As atividades que sempre esteve acostumado a fazer agora
serão substituídas por idas a supermercados de Resplendor. "Não é a
mesma coisa", comenta. Irmã de Mauro, Tatiana reclama que os peixes
vendidos no comércio, pescados no mar, não têm o mesmo gosto dos animais
do rio Doce.
A Vale foi procurada pelo
UOL para
se pronunciar sobre a negociação, mas não respondeu até o momento. A
Funai (Fundação Nacional do Índio) confirmou os termos do acordo.
Nesta quarta (18), a reportagem presenciou a chegada dos primeiros
galões e caixas d'água à área indígena, situada em local de difícil
acesso a 9 km da BR-259.
"Até agora a gente estava tendo que brigar com os animais para pegar água de dois córregos das redondezas", conta Mauro.
A Funai informou que o apoio emergencial da Vale "não exime a empresa
da responsabilização pelos danos ambientais e sociais causados, que
terão ainda sua extensão apurada".
"Parece que os peixes
estavam até adivinhando que iam ser mortos. Meu marido foi pescar e em
15 minutos pegou muitas tilápias. Deu para a família toda comer e até
hoje eu tenho uma guardada no freezer, só de lembrança, porque agora não
tem mais como", conta Potiara, também filha de Laurita.
O rio
Doce é tema de antigas canções na língua krenak, que elogiam sua beleza e
a fatura de alimentos proporcionada por suas águas. "Agora não dá nem
mais vontade de cantar essas músicas. Para nós elas já morreram", diz
Tatiana.
Criados desde pequenos no leito do rio, os adultos da
aldeia lamentam que as próximas gerações provavelmente não terão a mesma
oportunidade. "Nossos filhos não vão aprender a nadar aqui como a gente
aprendeu", afirma Potiara.
Enquanto tentava trocar as caixas
d'água da casa da mãe, Mauro não conteve as lágrimas ao falar sobre a
transformação recente do rio. "É muito difícil olhar para ele desse
jeito. Nós perdemos nossa liberdade".
Índios fecham ferrovia da Vale em MG em protesto contra 'morte de rio sagrado'
Com o corpo pintado para a guerra, tinta preta no rosto e olhos
vermelhos de noites mal dormidas, Geovani Krenak, líder da tribo
indígena Krenak, mira a imensidão de água turva e marrom.
"Com a
gente não tem isso de nós, o rio, as árvores, os bichos. Somos um só, a
gente e a natureza, um só", diz. Ele respira fundo, e continua: "Morre
rio, morremos todos".
Parte dos 800 km de extensão do rio Doce,
contaminado pela lama espessa que escoa há 10 dias de duas barragens de
rejeitos da mineradora Samarco, em MG, atravessa a reserva da tribo.
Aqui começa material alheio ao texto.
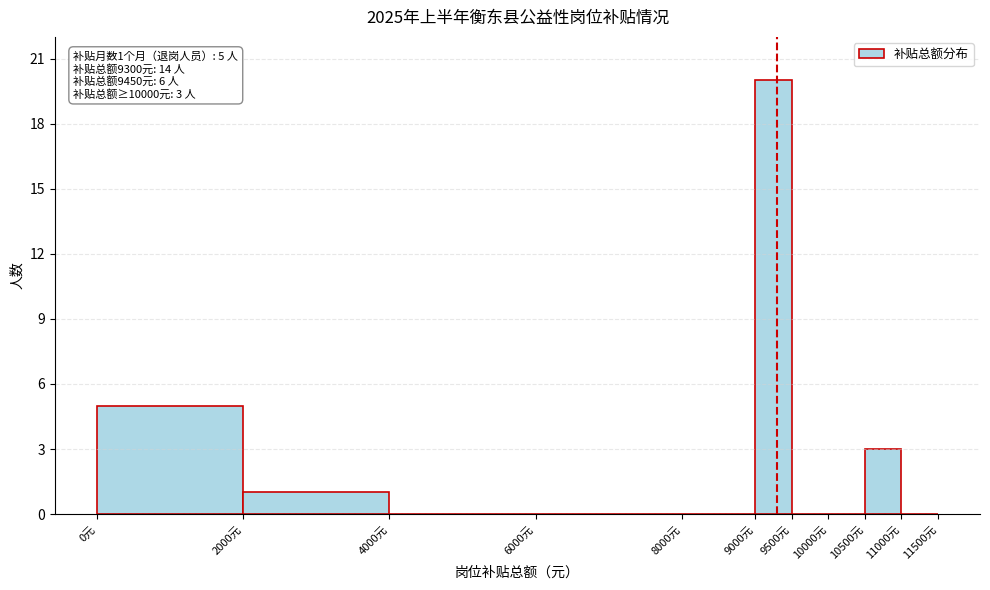

Which range on the x-axis has the tallest bar?

9000 to 9500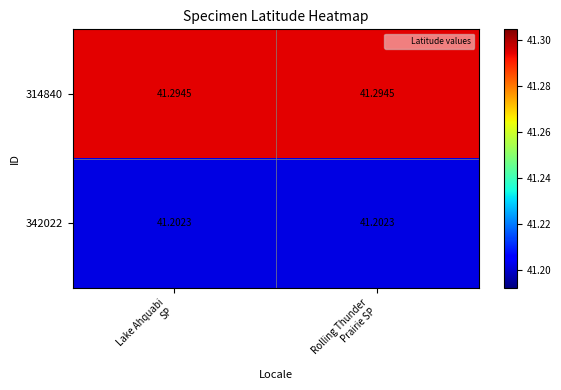

What is the minimum value shown in the chart?

41.2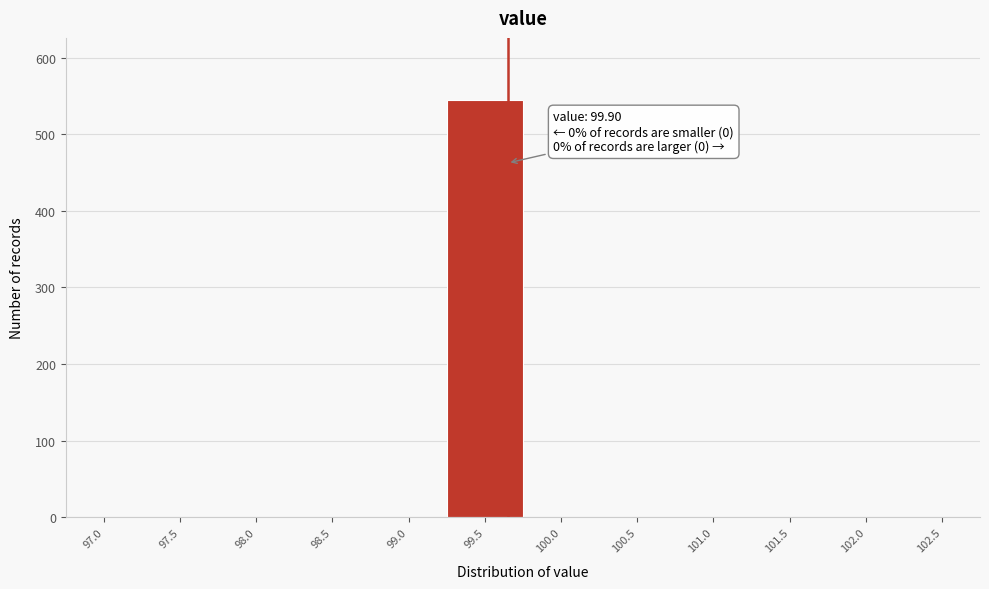

Reading left to right, transcribe all the data shown in this chart.

97.0=0	97.5=0	98.0=0	98.5=0	99.0=0	99.5=544	100.0=0	100.5=0	101.0=0	101.5=0	102.0=0	102.5=0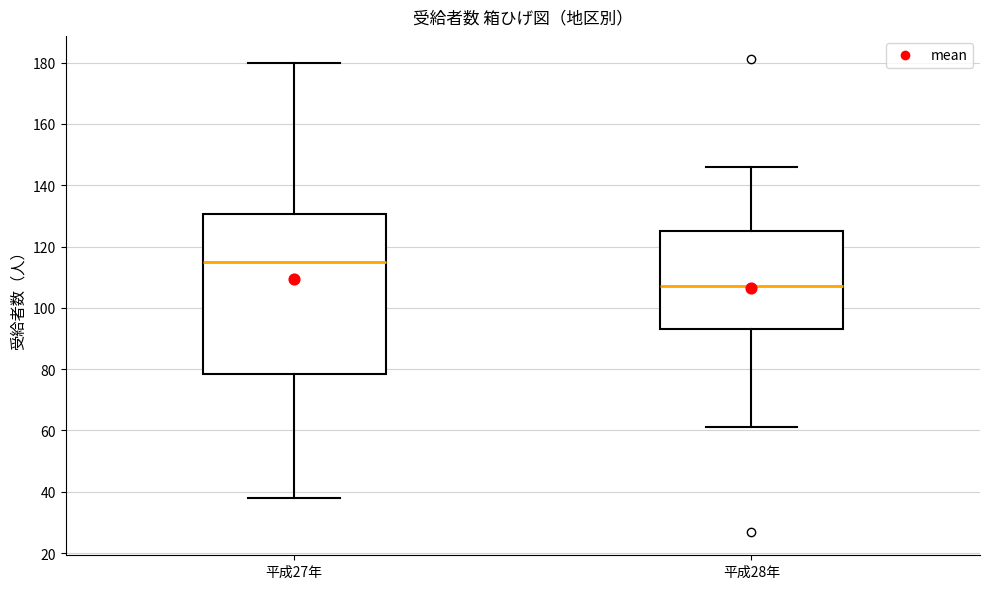

Which box's median line is the lowest?

平成28年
Tida como sagrada há gerações, toda a água utilizada por 350 índios para
consumo, banho e limpeza vinha dali. Não mais.
Sem água há mais
de uma semana, sujos e com sede, eles decidiram interromper em protesto
a Estrada de Ferro Vitória-Minas, por onde a Vale, controladora da
Samarco e da ferrovia, transporta seus minérios para exportação.
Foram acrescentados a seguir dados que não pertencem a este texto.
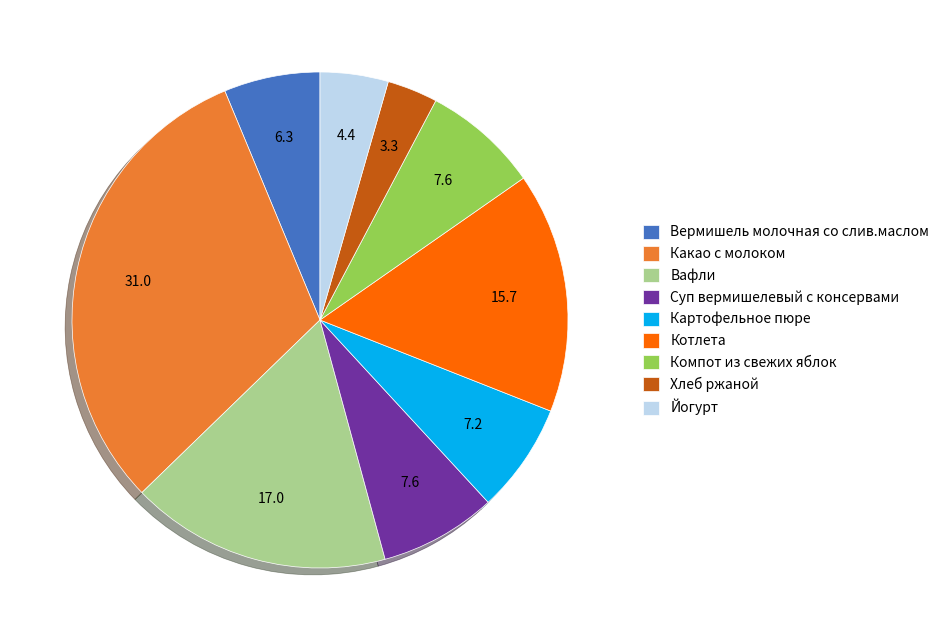

Which category has the smallest portion of the pie?

Хлеб ржаной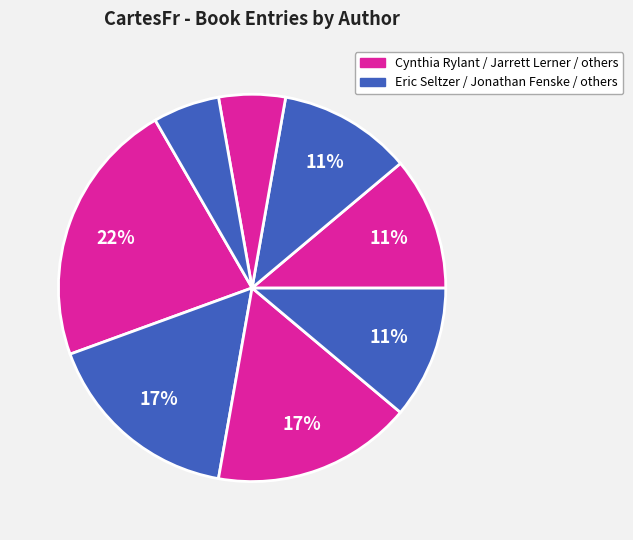

Which category has the biggest portion of the pie?

Cynthia Rylant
"Só saímos quando tiverem a dignidade de conversar com a gente.
Destruíram nossa vida,
arrasaram nossa cultura, e nos ignoram. Não
aceitamos", anuncia o índio Aiá Krenak à BBC Brasil.
Procurada, a
Vale informa que "continua, com apoio da Funai, as tentativas de
negociação com o Povo Indígena Krenak para liberação da ferrovia".
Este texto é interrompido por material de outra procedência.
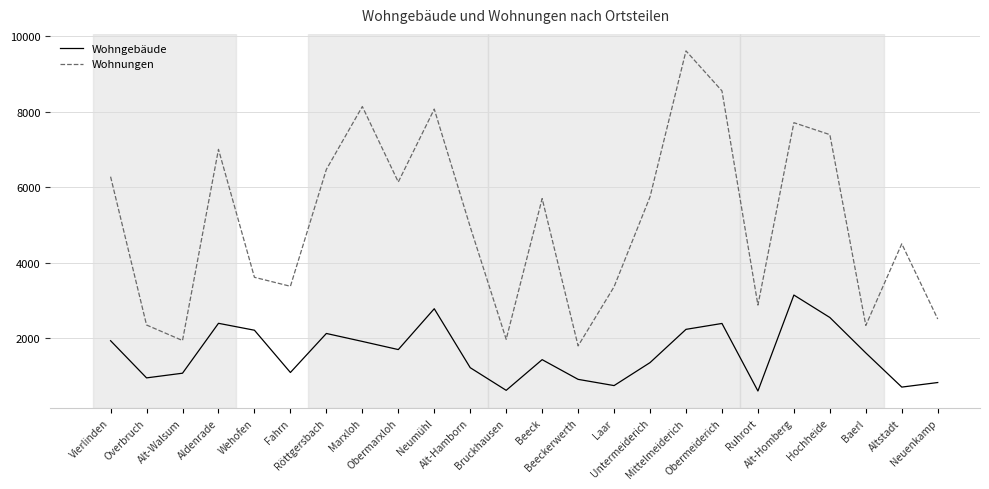

What value does the Wohngebäude series have at Baerl, to the nearest 50?

1600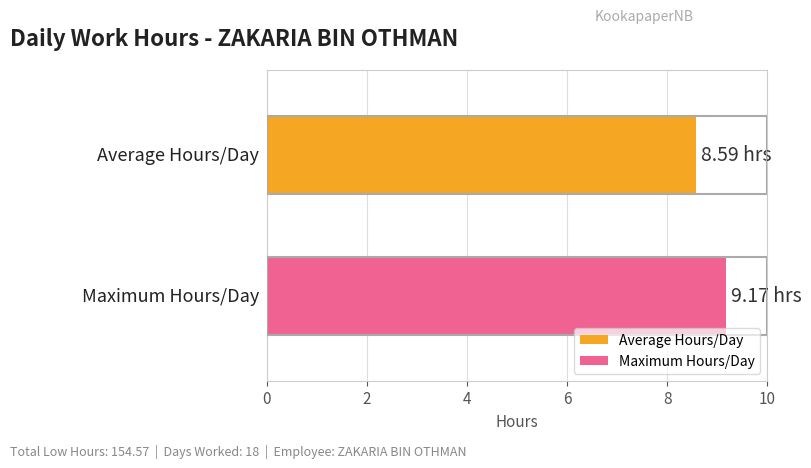

Rank the series by their average value, from lowest to highest.

Average Hours/Day, Maximum Hours/Day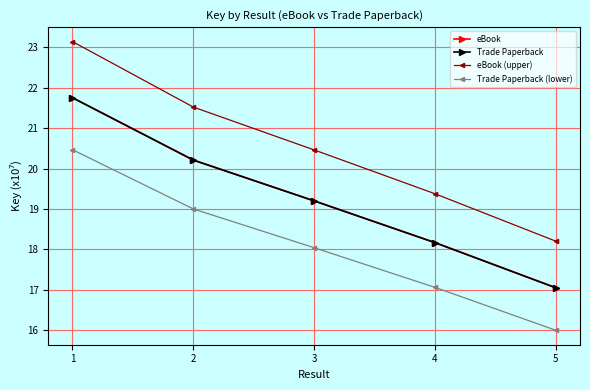

What is the difference between the maximum and minimum values in the Trade Paperback series?

4.7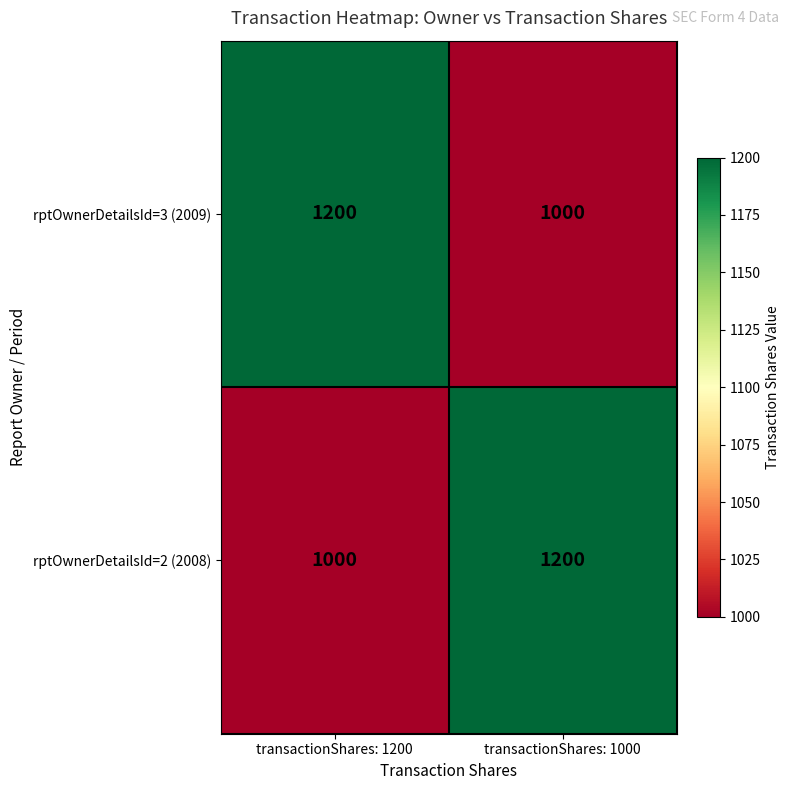

Reading left to right, transcribe all the data shown in this chart.

rptOwnerDetailsId=3 (2009): 1200	1000
rptOwnerDetailsId=2 (2008): 1000	1200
"Cabe ressaltar que a Vale, como acionista da Samarco juntamente com a
BHP Billiton, tem atuado ativamente nas ações para atendimento às
famílias afetadas pelo acidente do dia 5 de novembro e reitera seu
compromisso em se relacionar com o Povo Krenak de modo transparente e
participativo, mantendo uma relação construtiva, respeitando suas
características próprias e a legislação vigente", disse a empresa por
meio de nota.
A empresa afirma que a interdição está impedindo o
transporte de água para as comunidades da região do Rio Doce.
"Atualmente, cerca de 360 mil litros de água, sendo 60 mil litros de
água mineral e 300 mil litros de água potável, provenientes de Vitória
(ES), estão nos trens aguardando a liberação da ferrovia para
distribuição", diz a Vale no comunicado.
"A empresa repudia
quaisquer manifestações violentas que coloquem em risco seus empregados,
passageiros, suas operações e que firam o Estado Democrático de Direito
e ratifica que obstruir ferrovia é crime."